The temple has many items and artifacts with beautiful patterns, porcelain, and Chinese dolls, due to the prosperous of merchandising between China and Siam (Thailand in those days) as well as other historic temples, such as Wat Pho, Wat Suthat, Wat Ratcha Orasaram. In ordination hall, the principal Buddha image which was carved form pure white stone is enshrined inside the Wetchayan Butsabok (small size of mandapa), that King Rama III had invited from the Royal Grand Palace to the temple, hence, it got the name Luang Pho Khao (white reverend father).

Afterwards, King Bhumibol Adulyadej (Rama IX) gave the name Phra Phuttha Thewavilas to the Buddha image in the year 1971. The roof of the ordination hall had no Chofah Bai Raka (finals on the roof) and the gable was decorated with Chinese porcelain, similar to Wat Nang Chi or Wat Champa.

Another interesting attraction of this temple is there are 52 images of bhikkhunīs (female monk) in bhikkhunī sanctuary on the left side of the ordination hall. Which is different from general temples.

Wat Thepthidaram was registered to a national ancient monument by the Fine Arts Department in the year 1977.

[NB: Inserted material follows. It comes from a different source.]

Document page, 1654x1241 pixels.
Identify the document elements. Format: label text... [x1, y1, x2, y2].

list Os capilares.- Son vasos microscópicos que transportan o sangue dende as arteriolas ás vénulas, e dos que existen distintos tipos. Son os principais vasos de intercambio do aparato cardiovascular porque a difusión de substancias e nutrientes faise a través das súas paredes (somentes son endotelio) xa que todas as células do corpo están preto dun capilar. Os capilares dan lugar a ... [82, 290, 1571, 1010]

Moreover, the temple was used to be the residence of Sunthorn Phu, the royal poet in the early Rattanakosin era, while he ordained as a monk (under patronage by Princess Vilas). This monk's dwelling is now open as the Sunthorn Phu Museum.

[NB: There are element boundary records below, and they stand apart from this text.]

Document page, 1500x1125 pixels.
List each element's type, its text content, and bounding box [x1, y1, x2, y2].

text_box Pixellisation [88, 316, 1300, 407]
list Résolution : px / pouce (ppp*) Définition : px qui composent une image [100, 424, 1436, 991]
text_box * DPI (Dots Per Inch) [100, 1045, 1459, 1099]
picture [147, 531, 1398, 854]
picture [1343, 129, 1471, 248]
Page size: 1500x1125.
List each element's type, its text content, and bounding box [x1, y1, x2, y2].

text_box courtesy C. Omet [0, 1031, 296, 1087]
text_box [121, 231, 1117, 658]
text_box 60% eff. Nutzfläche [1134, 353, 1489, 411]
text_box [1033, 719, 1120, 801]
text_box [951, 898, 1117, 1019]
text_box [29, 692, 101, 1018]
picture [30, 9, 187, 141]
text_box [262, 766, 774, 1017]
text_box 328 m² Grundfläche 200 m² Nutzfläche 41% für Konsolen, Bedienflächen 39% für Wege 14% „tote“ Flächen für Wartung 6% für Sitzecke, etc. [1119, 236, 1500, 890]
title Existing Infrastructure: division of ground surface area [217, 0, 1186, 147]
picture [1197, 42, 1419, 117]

The waterway that runs through the side of the temple is named Khlong Lot Wat Thepthidaram, a part of Khlong Lot or Khlong Khu Mueang Doem, the old city moat around the Royal Grand Palace. It is the point where Khlong Lot splits into the old and current city moats separating into two canals. From its beginning in King Phutthayotfa Chulalok (Rama I)'s reign, the canal had no name. Later, in the occasion of 200th anniversary of Rattanakosin (Bangkok) in the year 1982, the government gave the two canal the official names as Khlong Lot Ratchanadda and Khlong Lot Wat Ratchabophit. Khlong Lot Wat Thepthidaram is a part of Khlong Lot Ratchanadda and also currents continuously to the side of Bangkok City Hall on Dinso Road side (in that part it is called Khlong Lot Wat Ratchanadda).